Journal (Eugène Delacroix)/16 mars 1857

Texte établi par Paul Flat, René PiotPlon (tome 3p. 263-266).

Lundi 16 mars. — Il faut maintenant qu’un écrivain soit universel. La nuance entre le savant et le poète ou le romancier est complètement abolie. Le moindre roman demande plus d'érudition qu’un traité scientifique, que dis-je ? que vingt traités ! Car un savant est, ou un chimiste, ou un astronome, ou un géographe, ou un antiquaire ; il peut avoir une certaine teinture des connaissances qui touchent à celle dont il a fait l’occupation de sa vie ; mais plus il se renferme dans cette étude spéciale, plus il obtient de résultats de ses recherches. Il n’en est pas de même du métier de critique. La nécessité de parler de tout met dans l’obligation de savoir tout ; mais qui peut tout savoir ? Si j’apprenais l’hébreu, les sciences, l’histoire ? tout cela, c’est la mer à boire. Ainsi n’en apprennent-ils pas si long ! mais il leur faut un peu l’apparence de tout cela.

## Matériel source
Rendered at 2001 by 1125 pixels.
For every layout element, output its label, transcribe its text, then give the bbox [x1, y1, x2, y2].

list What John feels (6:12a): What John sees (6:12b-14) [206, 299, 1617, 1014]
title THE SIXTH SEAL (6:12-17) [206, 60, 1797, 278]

## Exercices
1. D'après l'extrait, quelle nuance est aujourd'hui complètement abolie ?
2. Recopiez fidèlement le passage de l'extrait qui commence aux mots « Lundi 16 mars. » et s'arrête après les mots « de tout cela. ».
Le matériel fourni n'a aucun lien avec l'extrait.

## Réponses
1. La nuance entre le savant et le poète ou le romancier.

2.
Lundi 16 mars. — Il faut maintenant qu’un écrivain soit universel. La nuance entre le savant et le poète ou le romancier est complètement abolie. Le moindre roman demande plus d'érudition qu’un traité scientifique, que dis-je ? que vingt traités ! Car un savant est, ou un chimiste, ou un astronome, ou un géographe, ou un antiquaire ; il peut avoir une certaine teinture des connaissances qui touchent à celle dont il a fait l’occupation de sa vie ; mais plus il se renferme dans cette étude spéciale, plus il obtient de résultats de ses recherches. Il n’en est pas de même du métier de critique. La nécessité de parler de tout met dans l’obligation de savoir tout ; mais qui peut tout savoir ? Si j’apprenais l’hébreu, les sciences, l’histoire ? tout cela, c’est la mer à boire. Ainsi n’en apprennent-ils pas si long ! mais il leur faut un peu l’apparence de tout cela.